WHAT YOU SHOULD DO —
Copy out every line of the material below word for word, leaving out the pictures.

Top of INFORMATION

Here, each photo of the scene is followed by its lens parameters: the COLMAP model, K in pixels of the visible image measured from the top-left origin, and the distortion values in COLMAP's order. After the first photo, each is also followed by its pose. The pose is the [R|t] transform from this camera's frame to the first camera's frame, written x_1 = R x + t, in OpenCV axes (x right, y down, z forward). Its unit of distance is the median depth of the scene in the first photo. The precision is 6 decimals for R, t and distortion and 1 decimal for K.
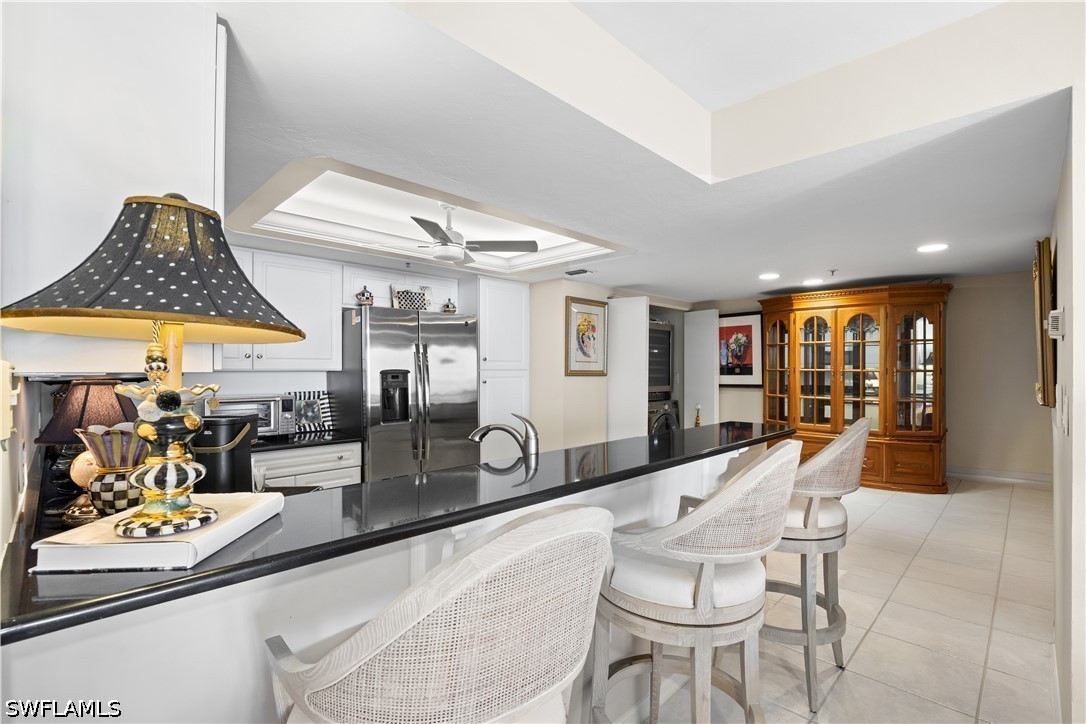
lens RADIAL K [[497.0, 0, 543.1], [0, 497.0, 358.7], [0, 0, 1]] dist [-0.018578, 0.003207]
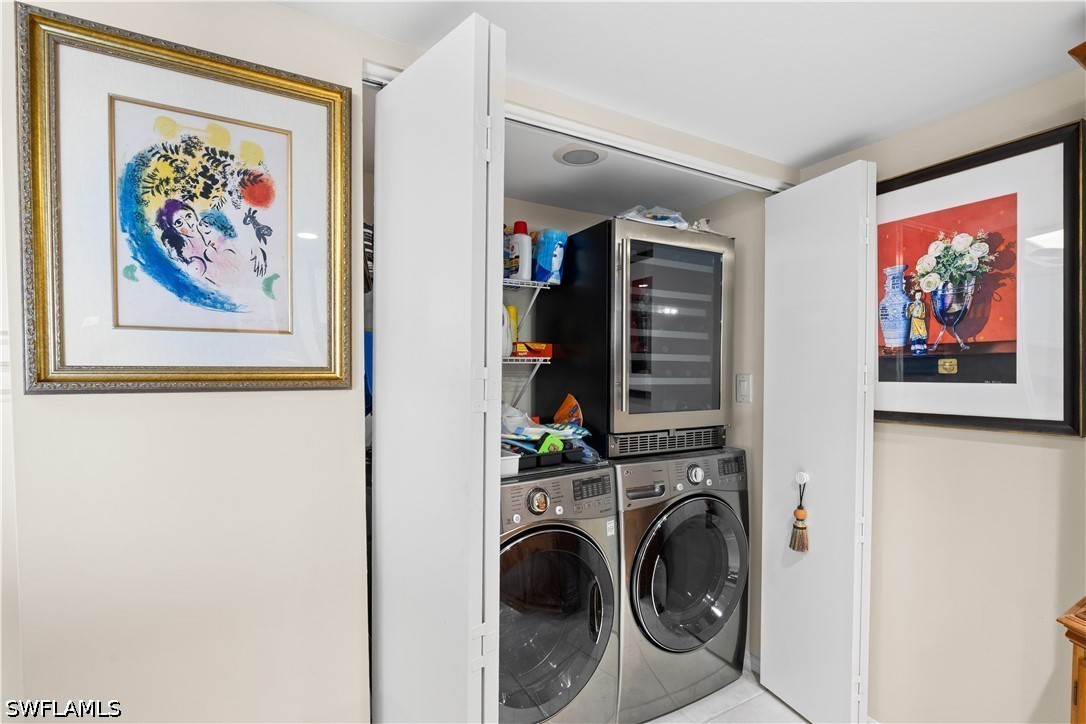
lens RADIAL K [[497.0, 0, 550.9], [0, 497.0, 377.1], [0, 0, 1]] dist [-0.018578, 0.003207]
pose [[0.967602, 0.001145, -0.252480, 0.245175], [0.009080, 0.999185, 0.039331, 0.017036], [0.252319, -0.040349, 0.966803, 0.675286]]
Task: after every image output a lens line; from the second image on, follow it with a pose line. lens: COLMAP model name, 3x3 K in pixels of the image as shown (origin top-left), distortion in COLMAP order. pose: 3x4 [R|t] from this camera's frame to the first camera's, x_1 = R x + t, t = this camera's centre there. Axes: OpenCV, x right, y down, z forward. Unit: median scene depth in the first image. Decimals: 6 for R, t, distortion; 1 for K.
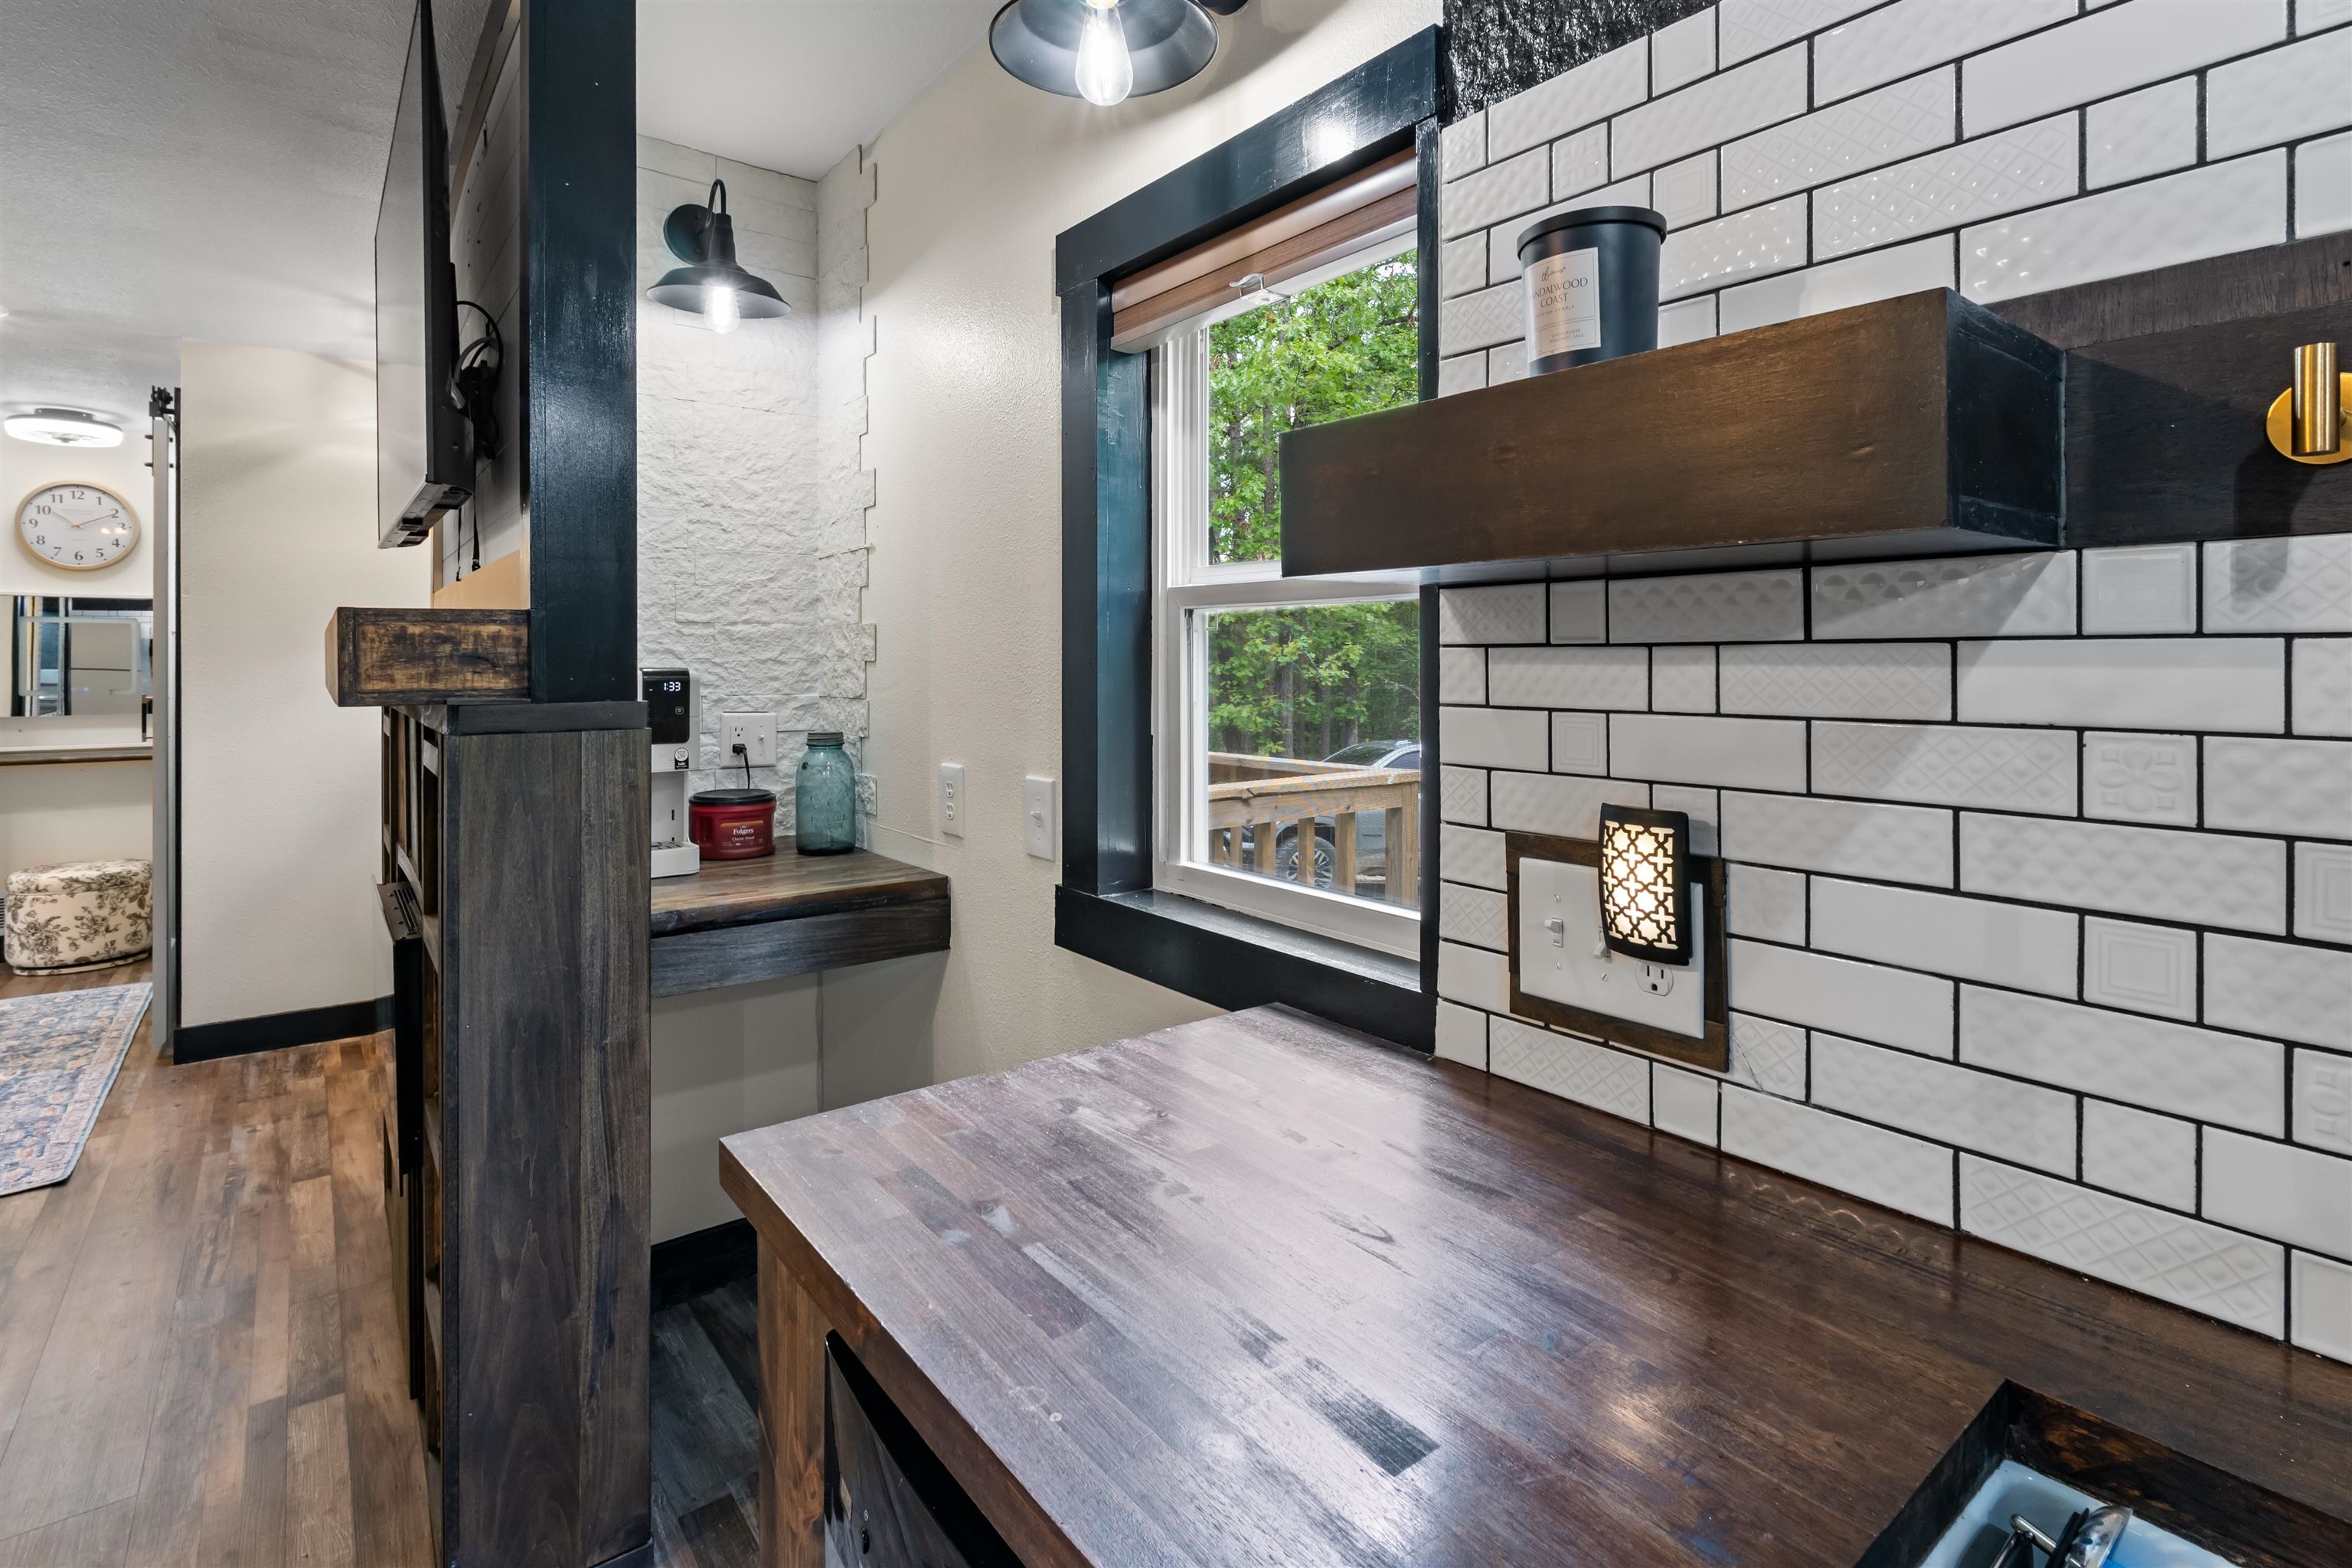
lens RADIAL K [[1126.6, 0, 1184.7], [0, 1126.6, 661.8], [0, 0, 1]] dist [-0.002950, 0.000061]
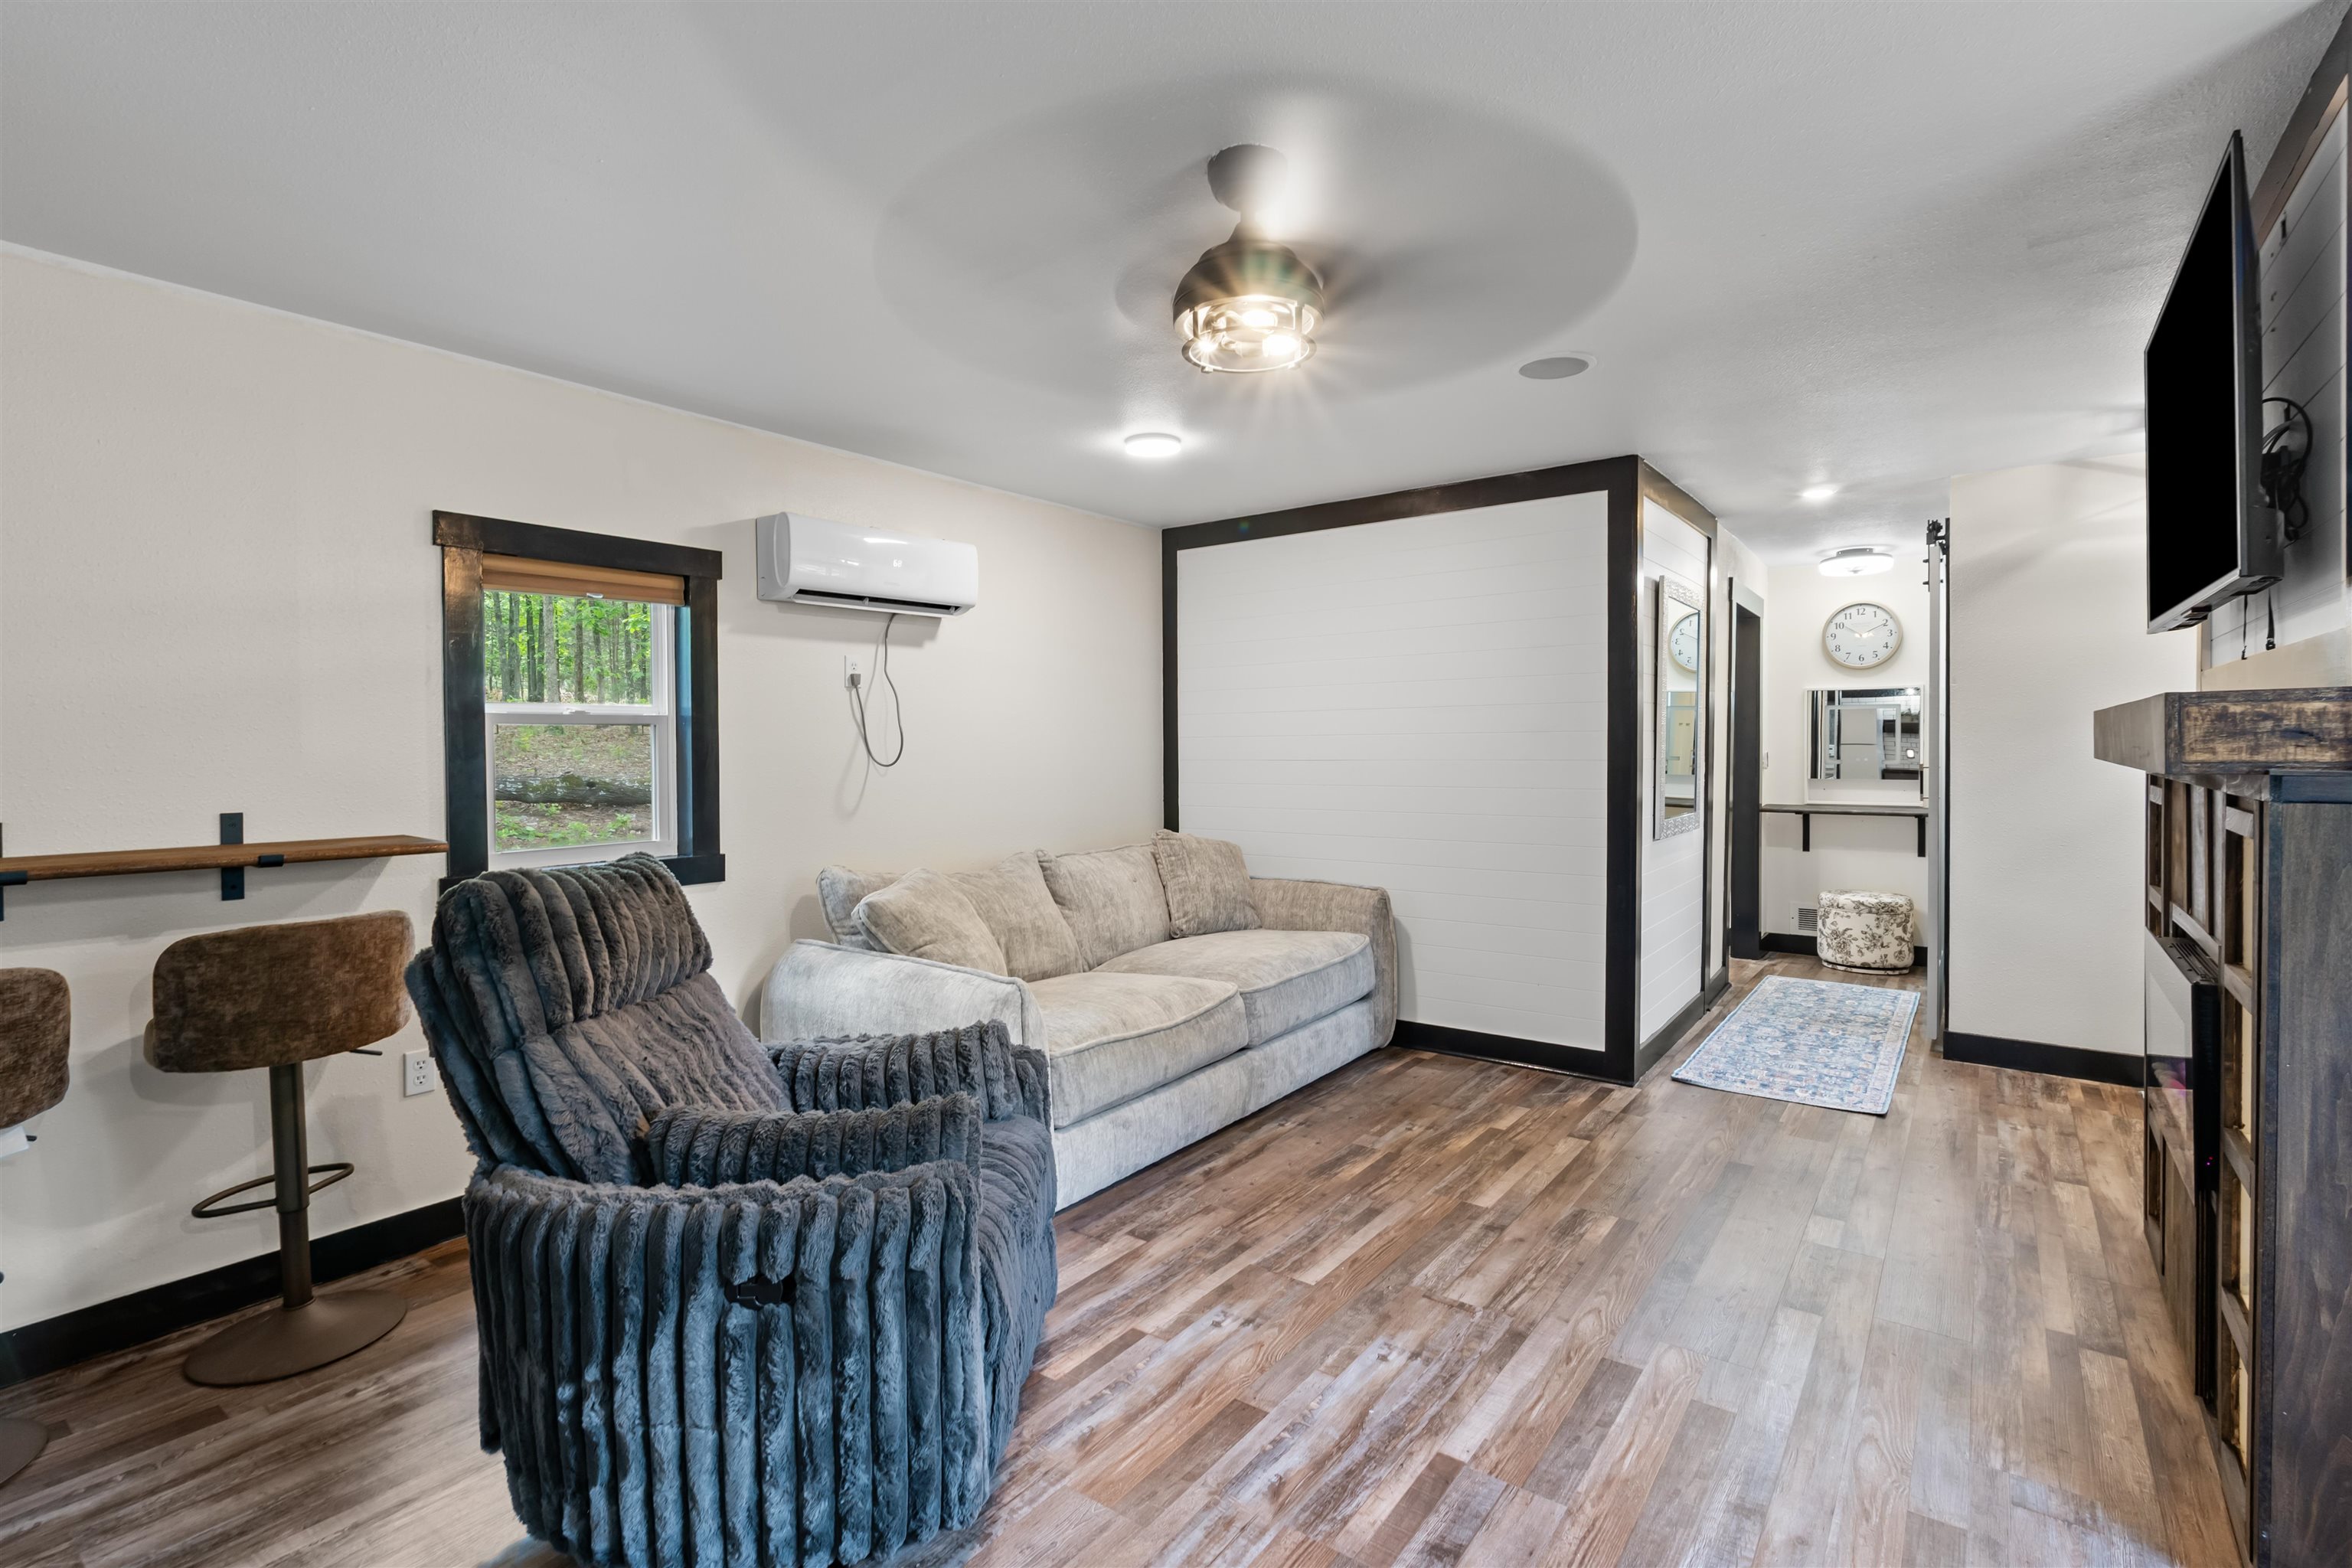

Bottom of INFORMATION

RESULT FOR THIS TASK —
Here, each photo of the scene is followed by its lens parameters: the COLMAP model, K in pixels of the visible image measured from the top-left origin, and the distortion values in COLMAP's order. After the first photo, each is also followed by its pose. The pose is the [R|t] transform from this camera's frame to the first camera's frame, written x_1 = R x + t, in OpenCV axes (x right, y down, z forward). Its unit of distance is the median depth of the scene in the first photo. The precision is 6 decimals for R, t and distortion and 1 decimal for K.
lens RADIAL K [[497.0, 0, 543.1], [0, 497.0, 358.7], [0, 0, 1]] dist [-0.018578, 0.003207]
lens RADIAL K [[497.0, 0, 550.9], [0, 497.0, 377.1], [0, 0, 1]] dist [-0.018578, 0.003207]
pose [[0.967602, 0.001145, -0.252480, 0.245175], [0.009080, 0.999185, 0.039331, 0.017036], [0.252319, -0.040349, 0.966803, 0.675286]]
Task: after every image output a lens line; from the second image on, follow it with a pose line. lens: COLMAP model name, 3x3 K in pixels of the image as shown (origin top-left), distortion in COLMAP order. pose: 3x4 [R|t] from this camera's frame to the first camera's, x_1 = R x + t, t = this camera's centre there. Axes: OpenCV, x right, y down, z forward. Unit: median scene depth in the first image. Decimals: 6 for R, t, distortion; 1 for K.
lens RADIAL K [[1126.6, 0, 1184.7], [0, 1126.6, 661.8], [0, 0, 1]] dist [-0.002950, 0.000061]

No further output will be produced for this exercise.